Liens avec un milliardaire angolais controversé

Basée à Londres, cette ONG est financée par le milliardaire angolais Alvaro Sobrinho, un homme d'affaires controversé qui depuis 2015 a tenté plusieurs fois d'investir à Maurice, selon l'Express, ce qui avait déjà déclenché des polémiques. Proche du pouvoir angolais, poursuivi au Portugal et en Suisse, M. Sobrinho aurait détourné plus de 600 millions de dollars de la Banco Espirito Santo Angola lorsqu'il dirigeait la banque, par le biais de sociétés-écrans alimentées par des opérations fictives de retraits d'espèces, avait révélé début mars le journal en ligne français Mediapart.

Selon l'Express, la carte avait été fournie à Mme Gurib-Fakim pour faire la promotion d'un programme de bourses. La présidente mauricienne n'a cependant pas utilisé la carte seulement à cette fin, mais aussi pour faire des achats personnels à l'étranger. Le montant de ces dépenses (bijoux, chaussures de marque etc), s'élève à au moins 25.000 euros, selon le quotidien. Mme Gurib-Fakim a reconnu les faits, mais a affirmé avoir remboursé l'argent utilisé à titre personnel en mars 2017.

La candidature de la présidente avait été présentée en 2015 par l'alliance Lepep (Le Peuple) au pouvoir, mais avait aussi fait l'unanimité dans l'opposition qui avait voté pour sa nomination. Elle a donc d'abord été soutenue par le gouvernement, et en particulier par le vice-Premier ministre Ivan Collendavelloo, pendant que l'opposition exigeait son départ.

Le premier ministre en lutte contre la corruption

Mais face au tollé provoqué par l'affaire dans cette archipel de l'océan Indien, M. Jugnauth, qui a promis aux Mauriciens d'en finir avec la corruption, a finalement décidé de lâcher Mme Gurib-Fakim. Le gouvernement, d'autant plus sous pression que ce scandale coïncide avec les cérémonies marquant le 50e anniversaire de l'indépendance vis-à-vis du Royaume-Uni, s'est résolu jeudi à lancer une procédure de destitution à son égard.

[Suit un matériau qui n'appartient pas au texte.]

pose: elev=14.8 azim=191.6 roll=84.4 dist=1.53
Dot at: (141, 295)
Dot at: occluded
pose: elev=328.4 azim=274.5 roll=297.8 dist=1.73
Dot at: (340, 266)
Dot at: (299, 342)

Mme Gurib-Fakim, qui estimait "ne rien devoir à personne" après avoir selon elle tout remboursé, a d'abord tenté de s'accrocher à son poste. Mais deux rencontres avec M. Jugnauth, jeudi et vendredi, l'ont finalement fait fléchir.

Elle est la dernière femme chef d'État en Afrique - même si cette fonction est purement honorifique à Maurice - depuis la fin du second mandat en janvier de la présidente libérienne Ellen Johnson Sirleaf, qui était devenue en 2005 la première femme élue à ce poste sur le continent.